Copy out every record below, word for word.

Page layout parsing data
[Start of Attachment]
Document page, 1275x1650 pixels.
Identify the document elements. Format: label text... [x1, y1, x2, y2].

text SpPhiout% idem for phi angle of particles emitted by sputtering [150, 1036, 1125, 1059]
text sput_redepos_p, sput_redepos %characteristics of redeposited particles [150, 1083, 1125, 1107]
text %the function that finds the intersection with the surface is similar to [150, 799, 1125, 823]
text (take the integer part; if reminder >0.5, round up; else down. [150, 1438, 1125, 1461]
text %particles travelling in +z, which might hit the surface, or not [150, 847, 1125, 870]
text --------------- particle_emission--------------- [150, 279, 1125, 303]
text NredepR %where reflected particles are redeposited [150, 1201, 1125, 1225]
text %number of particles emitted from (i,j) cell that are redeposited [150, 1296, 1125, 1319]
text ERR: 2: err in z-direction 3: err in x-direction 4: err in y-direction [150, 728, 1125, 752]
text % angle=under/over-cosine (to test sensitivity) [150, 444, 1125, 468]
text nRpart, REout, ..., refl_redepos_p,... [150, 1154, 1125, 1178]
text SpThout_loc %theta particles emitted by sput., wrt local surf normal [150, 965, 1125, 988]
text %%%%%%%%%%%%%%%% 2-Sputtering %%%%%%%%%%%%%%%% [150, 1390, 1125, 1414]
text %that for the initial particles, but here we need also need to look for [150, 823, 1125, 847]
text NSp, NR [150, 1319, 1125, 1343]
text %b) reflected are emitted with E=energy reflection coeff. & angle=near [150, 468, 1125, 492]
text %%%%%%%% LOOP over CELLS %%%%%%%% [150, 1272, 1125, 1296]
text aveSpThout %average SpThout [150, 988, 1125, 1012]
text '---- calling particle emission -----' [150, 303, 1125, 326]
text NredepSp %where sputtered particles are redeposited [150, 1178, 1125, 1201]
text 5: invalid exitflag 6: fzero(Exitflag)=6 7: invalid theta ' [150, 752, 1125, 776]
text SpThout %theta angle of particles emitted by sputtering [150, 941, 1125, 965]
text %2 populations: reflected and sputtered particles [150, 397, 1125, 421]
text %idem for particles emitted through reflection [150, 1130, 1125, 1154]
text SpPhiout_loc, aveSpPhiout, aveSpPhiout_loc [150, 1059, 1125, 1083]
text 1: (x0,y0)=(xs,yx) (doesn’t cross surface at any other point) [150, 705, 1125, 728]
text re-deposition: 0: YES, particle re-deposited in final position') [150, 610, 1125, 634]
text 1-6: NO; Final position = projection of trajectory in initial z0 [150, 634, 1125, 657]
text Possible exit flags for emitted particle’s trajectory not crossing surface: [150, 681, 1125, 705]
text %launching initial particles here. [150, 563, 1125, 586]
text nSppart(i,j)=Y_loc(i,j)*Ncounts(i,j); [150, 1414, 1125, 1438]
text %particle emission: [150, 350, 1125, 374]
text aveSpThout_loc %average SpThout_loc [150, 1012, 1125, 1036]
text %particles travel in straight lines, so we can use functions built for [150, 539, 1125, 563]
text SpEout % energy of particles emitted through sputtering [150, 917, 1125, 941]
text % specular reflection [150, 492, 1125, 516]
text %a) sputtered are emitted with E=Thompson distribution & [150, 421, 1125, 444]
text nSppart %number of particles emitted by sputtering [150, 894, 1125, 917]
[End of Attachment]
_Output for this task_:
Document page, 1275x1650 pixels.
Identify the document elements. Format: label text... [x1, y1, x2, y2].

text SpPhiout% idem for phi angle of particles emitted by sputtering [150, 1036, 1125, 1059]
text sput_redepos_p, sput_redepos %characteristics of redeposited particles [150, 1083, 1125, 1107]
text %the function that finds the intersection with the surface is similar to [150, 799, 1125, 823]
text (take the integer part; if reminder >0.5, round up; else down. [150, 1438, 1125, 1461]
text %particles travelling in +z, which might hit the surface, or not [150, 847, 1125, 870]
text --------------- particle_emission--------------- [150, 279, 1125, 303]
text NredepR %where reflected particles are redeposited [150, 1201, 1125, 1225]
text %number of particles emitted from (i,j) cell that are redeposited [150, 1296, 1125, 1319]
text ERR: 2: err in z-direction 3: err in x-direction 4: err in y-direction [150, 728, 1125, 752]
text % angle=under/over-cosine (to test sensitivity) [150, 444, 1125, 468]
text nRpart, REout, ..., refl_redepos_p,... [150, 1154, 1125, 1178]
text SpThout_loc %theta particles emitted by sput., wrt local surf normal [150, 965, 1125, 988]
text %%%%%%%%%%%%%%%% 2-Sputtering %%%%%%%%%%%%%%%% [150, 1390, 1125, 1414]
text %that for the initial particles, but here we need also need to look for [150, 823, 1125, 847]
text NSp, NR [150, 1319, 1125, 1343]
text %b) reflected are emitted with E=energy reflection coeff. & angle=near [150, 468, 1125, 492]
text %%%%%%%% LOOP over CELLS %%%%%%%% [150, 1272, 1125, 1296]
text aveSpThout %average SpThout [150, 988, 1125, 1012]
text '---- calling particle emission -----' [150, 303, 1125, 326]
text NredepSp %where sputtered particles are redeposited [150, 1178, 1125, 1201]
text 5: invalid exitflag 6: fzero(Exitflag)=6 7: invalid theta ' [150, 752, 1125, 776]
text SpThout %theta angle of particles emitted by sputtering [150, 941, 1125, 965]
text %2 populations: reflected and sputtered particles [150, 397, 1125, 421]
text %idem for particles emitted through reflection [150, 1130, 1125, 1154]
text SpPhiout_loc, aveSpPhiout, aveSpPhiout_loc [150, 1059, 1125, 1083]
text 1: (x0,y0)=(xs,yx) (doesn’t cross surface at any other point) [150, 705, 1125, 728]
text re-deposition: 0: YES, particle re-deposited in final position') [150, 610, 1125, 634]
text 1-6: NO; Final position = projection of trajectory in initial z0 [150, 634, 1125, 657]
text Possible exit flags for emitted particle’s trajectory not crossing surface: [150, 681, 1125, 705]
text %launching initial particles here. [150, 563, 1125, 586]
text nSppart(i,j)=Y_loc(i,j)*Ncounts(i,j); [150, 1414, 1125, 1438]
text %particle emission: [150, 350, 1125, 374]
text aveSpThout_loc %average SpThout_loc [150, 1012, 1125, 1036]
text %particles travel in straight lines, so we can use functions built for [150, 539, 1125, 563]
text SpEout % energy of particles emitted through sputtering [150, 917, 1125, 941]
text % specular reflection [150, 492, 1125, 516]
text %a) sputtered are emitted with E=Thompson distribution & [150, 421, 1125, 444]
text nSppart %number of particles emitted by sputtering [150, 894, 1125, 917]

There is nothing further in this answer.